KP: He was like a joyful magician ready to cook up some more magic.
BF: Jim never criticised your work. [Puppeteer] Frank Oz said Jim Henson had a whim of steel – he’d never say: “It’s bad.” He’d just go: “Hmm, I think we can do better.” And indeed we could.
The film was released in June 1986 with a royal charity premiere taking place in London’s Leicester Square a few months later.
BF: Prince Charles was there, and so was Diana – there are photographs of her looking at Ludo [the puppet], bemused. A few years later, Charles opened the Museum of the Moving Image in London. I was invited and when I met him, I said: “Actually, sir, you were at one of my films.” He said: “Oh, Labyrinth.” He said that the bog of eternal stench was very funny.

Critics gave Labyrinth mixed reviews and the film only earned $12.9m at the US box office during its theatrical run – although it did well in the UK and overseas, grossing $34m worldwide.
BH: I was furious. One of the papers accused the film of shamelessly abusing children where Bowie is throwing a baby in the air. This was just old-fashioned comedy. Everybody knows that’s not really the baby.
DG: Jim was deeply disappointed by the response. I had lunch with him in LA after the release of Labyrinth. I could see that he was not his usual self. He was shaken because he had always followed his beacon, and it had always been true. He was shocked that he wasn’t in sync with his audience. He said: “You know what my favourite part of this whole thing was? When we laughed.”
Labyrinth is now regarded as a cult classic and has been adapted into comics, video games and board games. A sequel to the film, which will be directed by Robert Eggers and co-produced by Brian Henson and his sister Lisa, was announced in 2025.

BH: My dad didn’t live long enough to see the rebound that came with its video release. It’s unique. It’s got a little bit of The Rocky Horror Picture Show camp rock’n’roll in it, and yet it delivers as a deep fantasy. People just love it.

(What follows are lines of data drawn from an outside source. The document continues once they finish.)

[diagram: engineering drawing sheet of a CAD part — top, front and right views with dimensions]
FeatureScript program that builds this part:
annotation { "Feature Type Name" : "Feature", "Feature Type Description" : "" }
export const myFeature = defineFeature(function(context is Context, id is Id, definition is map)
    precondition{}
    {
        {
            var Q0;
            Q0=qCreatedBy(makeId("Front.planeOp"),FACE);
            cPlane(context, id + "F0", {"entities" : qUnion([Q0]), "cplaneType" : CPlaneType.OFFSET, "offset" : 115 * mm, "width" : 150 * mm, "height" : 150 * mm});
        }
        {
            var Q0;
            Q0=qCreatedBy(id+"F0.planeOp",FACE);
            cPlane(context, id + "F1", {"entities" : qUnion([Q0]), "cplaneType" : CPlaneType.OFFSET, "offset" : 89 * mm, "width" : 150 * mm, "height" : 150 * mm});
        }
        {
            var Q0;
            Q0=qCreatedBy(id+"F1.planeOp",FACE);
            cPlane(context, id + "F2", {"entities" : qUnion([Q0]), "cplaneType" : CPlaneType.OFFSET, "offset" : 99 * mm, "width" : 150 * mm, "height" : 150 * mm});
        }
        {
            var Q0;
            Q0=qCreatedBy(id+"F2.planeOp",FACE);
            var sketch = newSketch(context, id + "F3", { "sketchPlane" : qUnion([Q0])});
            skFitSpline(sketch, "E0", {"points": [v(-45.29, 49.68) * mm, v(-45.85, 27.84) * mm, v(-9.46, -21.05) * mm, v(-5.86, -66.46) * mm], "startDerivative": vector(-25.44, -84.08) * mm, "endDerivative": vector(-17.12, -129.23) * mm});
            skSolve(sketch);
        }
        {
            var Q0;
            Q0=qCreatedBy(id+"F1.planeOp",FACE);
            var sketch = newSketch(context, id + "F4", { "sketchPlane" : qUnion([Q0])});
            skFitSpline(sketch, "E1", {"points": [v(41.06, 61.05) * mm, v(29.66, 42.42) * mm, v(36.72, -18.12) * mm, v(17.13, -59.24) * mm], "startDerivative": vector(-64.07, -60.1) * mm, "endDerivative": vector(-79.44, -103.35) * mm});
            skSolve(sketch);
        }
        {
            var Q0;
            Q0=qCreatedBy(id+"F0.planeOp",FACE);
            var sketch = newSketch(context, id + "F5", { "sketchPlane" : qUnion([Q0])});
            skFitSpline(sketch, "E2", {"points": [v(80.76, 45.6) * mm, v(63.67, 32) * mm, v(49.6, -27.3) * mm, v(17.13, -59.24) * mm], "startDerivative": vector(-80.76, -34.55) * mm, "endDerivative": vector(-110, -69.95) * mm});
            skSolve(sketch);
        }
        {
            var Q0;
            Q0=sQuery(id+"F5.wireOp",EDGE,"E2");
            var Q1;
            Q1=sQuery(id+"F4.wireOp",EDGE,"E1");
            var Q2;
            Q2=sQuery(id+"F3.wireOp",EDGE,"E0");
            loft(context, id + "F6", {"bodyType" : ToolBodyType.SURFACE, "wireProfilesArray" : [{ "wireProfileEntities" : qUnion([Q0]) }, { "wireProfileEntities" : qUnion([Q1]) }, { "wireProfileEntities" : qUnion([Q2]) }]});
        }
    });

BF: I’ve been to some conventions for Labyrinth, and you see this wonderful relationship between mothers and daughters – the girls come dressed in Sarah’s ballroom dress, and the mothers come in her jeans, waistcoat and big shirt. What we discovered over the years is how people, especially girls, really respond to it. It’s a very emotional journey for them: it speaks to them of their place in the world, and that transition of moving from girlhood into womanhood.
KP: I wish Jim was still around to see how much people have embraced the movie. At least now they are appreciating it, and making all that hard work worthwhile. Hopefully it inspires more young puppeteers.